By age 23, Daniel Ek was already a millionaire after a stint as a programmer for a Stockholm ad firm. He had grown up fascinated by technology but found the ad work uninspiring. To amuse himself, he bought a posh three-bedroom bachelor pad and a cherry-red Ferrari and did a lot of clubbing. “I was deeply uncertain of who I was and who I wanted to be,” Ek told Forbes in a 2012 story. “I really thought I wanted to be a much cooler guy than what I was.”

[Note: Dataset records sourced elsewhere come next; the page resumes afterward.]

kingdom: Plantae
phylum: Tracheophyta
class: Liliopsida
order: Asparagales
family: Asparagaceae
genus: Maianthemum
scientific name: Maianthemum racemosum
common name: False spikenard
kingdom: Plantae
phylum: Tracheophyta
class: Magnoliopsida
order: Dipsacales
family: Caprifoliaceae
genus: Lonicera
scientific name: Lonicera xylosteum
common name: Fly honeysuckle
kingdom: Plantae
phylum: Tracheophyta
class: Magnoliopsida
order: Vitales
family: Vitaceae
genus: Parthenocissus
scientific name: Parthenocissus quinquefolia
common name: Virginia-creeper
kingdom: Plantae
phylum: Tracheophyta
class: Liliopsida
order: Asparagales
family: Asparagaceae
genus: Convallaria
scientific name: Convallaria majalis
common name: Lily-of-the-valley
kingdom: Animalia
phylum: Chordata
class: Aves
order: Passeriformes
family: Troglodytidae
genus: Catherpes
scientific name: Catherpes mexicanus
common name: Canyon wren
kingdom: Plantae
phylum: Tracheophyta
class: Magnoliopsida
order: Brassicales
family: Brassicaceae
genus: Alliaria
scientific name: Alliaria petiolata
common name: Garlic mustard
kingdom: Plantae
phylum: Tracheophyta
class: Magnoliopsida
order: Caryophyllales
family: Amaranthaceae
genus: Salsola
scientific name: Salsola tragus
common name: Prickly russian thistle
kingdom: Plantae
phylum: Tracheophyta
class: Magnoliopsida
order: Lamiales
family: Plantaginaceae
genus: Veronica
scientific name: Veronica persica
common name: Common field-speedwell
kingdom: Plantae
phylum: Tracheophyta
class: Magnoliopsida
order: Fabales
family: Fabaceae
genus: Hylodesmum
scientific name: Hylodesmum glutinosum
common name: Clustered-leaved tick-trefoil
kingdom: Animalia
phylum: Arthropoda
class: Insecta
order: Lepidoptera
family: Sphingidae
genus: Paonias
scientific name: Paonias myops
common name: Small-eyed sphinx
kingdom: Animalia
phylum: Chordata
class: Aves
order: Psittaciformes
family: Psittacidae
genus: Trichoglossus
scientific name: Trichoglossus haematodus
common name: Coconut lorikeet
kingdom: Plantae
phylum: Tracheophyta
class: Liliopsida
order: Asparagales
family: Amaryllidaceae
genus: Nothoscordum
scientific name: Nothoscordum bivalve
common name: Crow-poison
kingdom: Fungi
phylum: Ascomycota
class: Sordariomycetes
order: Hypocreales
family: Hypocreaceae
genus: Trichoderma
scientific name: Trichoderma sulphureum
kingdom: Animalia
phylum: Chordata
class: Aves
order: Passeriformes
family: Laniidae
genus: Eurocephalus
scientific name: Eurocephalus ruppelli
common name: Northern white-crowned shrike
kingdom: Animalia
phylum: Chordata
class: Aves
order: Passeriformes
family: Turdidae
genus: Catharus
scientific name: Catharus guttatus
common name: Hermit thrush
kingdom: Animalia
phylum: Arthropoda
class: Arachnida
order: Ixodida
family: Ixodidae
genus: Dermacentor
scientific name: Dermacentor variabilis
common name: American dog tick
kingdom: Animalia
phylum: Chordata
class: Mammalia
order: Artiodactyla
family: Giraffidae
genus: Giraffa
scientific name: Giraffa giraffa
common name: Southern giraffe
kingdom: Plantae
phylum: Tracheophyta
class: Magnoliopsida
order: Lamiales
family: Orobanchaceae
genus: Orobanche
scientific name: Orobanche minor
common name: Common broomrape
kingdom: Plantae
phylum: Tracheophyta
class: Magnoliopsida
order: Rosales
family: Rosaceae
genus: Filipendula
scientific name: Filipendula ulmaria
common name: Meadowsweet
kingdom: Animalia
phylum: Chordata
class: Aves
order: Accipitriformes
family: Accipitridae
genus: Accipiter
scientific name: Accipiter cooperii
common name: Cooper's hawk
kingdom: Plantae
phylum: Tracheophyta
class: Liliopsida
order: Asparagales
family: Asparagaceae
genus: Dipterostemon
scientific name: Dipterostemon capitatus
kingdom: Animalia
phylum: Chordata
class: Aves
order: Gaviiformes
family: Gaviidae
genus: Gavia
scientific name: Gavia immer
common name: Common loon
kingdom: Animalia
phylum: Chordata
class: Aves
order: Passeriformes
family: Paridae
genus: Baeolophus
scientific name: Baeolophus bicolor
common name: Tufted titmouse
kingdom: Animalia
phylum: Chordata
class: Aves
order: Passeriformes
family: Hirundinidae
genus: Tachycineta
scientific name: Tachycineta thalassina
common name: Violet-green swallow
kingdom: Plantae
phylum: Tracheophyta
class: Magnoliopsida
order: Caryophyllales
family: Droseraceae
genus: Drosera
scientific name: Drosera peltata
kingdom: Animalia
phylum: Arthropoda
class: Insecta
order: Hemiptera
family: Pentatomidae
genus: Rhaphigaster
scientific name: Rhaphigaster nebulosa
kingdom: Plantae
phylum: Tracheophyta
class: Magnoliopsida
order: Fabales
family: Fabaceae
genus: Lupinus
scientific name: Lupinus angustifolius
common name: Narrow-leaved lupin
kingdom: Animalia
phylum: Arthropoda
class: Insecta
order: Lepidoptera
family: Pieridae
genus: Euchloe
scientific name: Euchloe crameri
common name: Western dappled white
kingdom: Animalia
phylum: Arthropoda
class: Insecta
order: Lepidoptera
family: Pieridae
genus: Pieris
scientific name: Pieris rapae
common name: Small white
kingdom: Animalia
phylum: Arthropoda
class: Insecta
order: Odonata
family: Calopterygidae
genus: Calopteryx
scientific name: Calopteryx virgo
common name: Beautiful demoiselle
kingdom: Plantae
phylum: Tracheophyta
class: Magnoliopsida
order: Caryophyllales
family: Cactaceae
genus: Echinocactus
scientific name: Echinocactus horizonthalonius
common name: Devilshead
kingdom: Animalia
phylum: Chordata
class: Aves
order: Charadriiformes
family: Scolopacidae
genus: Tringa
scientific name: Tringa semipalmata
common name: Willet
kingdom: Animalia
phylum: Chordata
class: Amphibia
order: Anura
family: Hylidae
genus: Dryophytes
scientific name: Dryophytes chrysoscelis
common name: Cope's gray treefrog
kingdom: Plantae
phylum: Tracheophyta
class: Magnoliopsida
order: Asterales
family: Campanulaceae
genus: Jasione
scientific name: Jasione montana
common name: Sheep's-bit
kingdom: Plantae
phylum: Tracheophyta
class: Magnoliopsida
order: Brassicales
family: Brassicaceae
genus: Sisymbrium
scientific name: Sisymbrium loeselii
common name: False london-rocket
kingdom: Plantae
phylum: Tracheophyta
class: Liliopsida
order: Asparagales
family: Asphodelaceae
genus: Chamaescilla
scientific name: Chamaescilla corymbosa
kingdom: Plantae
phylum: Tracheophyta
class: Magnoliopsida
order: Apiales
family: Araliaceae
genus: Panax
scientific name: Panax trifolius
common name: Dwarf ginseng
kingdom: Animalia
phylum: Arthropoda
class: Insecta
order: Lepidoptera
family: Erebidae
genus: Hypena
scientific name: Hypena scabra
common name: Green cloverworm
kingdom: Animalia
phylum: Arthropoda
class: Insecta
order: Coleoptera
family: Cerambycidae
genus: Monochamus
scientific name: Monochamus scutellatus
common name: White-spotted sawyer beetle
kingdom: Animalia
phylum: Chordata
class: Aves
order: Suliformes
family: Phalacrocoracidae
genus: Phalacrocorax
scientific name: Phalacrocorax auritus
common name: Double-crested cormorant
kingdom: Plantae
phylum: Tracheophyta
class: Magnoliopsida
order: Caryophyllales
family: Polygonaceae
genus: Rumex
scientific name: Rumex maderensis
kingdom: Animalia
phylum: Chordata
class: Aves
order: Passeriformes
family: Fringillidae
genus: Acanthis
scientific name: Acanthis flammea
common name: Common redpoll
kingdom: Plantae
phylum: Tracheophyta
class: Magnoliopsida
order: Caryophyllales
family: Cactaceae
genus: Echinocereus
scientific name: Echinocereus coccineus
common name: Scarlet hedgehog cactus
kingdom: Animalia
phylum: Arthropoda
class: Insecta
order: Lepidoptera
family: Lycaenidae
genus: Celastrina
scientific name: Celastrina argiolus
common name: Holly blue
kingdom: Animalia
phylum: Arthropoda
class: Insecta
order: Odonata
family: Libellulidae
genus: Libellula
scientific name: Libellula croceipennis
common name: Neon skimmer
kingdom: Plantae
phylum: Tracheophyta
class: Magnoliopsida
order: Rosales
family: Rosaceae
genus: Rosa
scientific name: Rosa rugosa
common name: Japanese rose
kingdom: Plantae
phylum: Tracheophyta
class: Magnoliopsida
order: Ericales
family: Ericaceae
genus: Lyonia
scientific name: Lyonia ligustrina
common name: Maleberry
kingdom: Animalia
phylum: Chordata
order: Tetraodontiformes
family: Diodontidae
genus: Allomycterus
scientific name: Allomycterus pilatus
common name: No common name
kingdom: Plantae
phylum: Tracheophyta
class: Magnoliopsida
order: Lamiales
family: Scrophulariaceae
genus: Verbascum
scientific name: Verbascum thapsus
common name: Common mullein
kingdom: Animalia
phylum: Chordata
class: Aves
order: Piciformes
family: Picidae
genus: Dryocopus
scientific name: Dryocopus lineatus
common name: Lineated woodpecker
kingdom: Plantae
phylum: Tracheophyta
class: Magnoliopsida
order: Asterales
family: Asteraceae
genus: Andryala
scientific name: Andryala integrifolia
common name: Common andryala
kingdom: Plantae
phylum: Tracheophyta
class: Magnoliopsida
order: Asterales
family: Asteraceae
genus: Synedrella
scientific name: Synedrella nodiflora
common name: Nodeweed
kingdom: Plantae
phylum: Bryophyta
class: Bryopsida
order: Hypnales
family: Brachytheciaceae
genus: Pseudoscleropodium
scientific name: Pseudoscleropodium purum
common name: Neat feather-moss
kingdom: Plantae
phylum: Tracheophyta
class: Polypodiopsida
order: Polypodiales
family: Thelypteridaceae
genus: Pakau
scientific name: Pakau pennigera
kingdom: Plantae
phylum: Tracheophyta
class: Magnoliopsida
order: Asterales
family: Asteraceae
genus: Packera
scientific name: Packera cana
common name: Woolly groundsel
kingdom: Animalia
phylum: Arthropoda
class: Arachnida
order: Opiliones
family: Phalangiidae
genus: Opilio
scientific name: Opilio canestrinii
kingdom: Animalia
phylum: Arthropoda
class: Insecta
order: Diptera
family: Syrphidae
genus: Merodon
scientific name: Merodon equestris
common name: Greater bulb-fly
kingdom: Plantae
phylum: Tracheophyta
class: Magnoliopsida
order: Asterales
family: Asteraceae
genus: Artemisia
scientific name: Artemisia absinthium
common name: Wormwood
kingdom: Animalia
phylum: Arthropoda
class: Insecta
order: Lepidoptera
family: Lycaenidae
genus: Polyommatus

He later retreated further—to a cabin in the woods where he meditated and played guitar. He emerged with a plan to create Spotify, which he founded in 2006 with Martin Lorentzon. From the start, Spotify has moved to its own, very specific beat. Its founding idea was radical: A music streaming app with elements of a social network that offered artistes a revenue model. Its Swedish headquarters were far from the traditional centres of power for music or tech, and its April IPO was different too.

It skipped the usual song-and-dance road show, issuance of new shares and lockup period of existing shareholders. It listed directly on the New York Stock Exchange, bypassing investment bankers—without ruining its stock debut, as many feared. There was one very predictable outcome: Ek now takes his place next to the Systroms, the Dorseys, the Cheskys—the ultra-rich members of the latest digital revolution—with a $2.4-billion fortune.

Ek has ensured that he and his co-founder will continue to set Spotify’s rhythm. Thanks to dual share classes, he and Lorentzon control over 80 percent of Spotify’s voting rights. Ek offered one glimpse of Spotify’s potential last month when the service unveiled a new subscription plan bundling itself with video streaming service Hulu. For now, Wall Street clearly expects Ek to prioritise growth over profits; analysts predict Spotify will continue to lose money until at least 2019. “I’m not an inventor,” Ek told Forbes six years ago. “I just want to make things better.”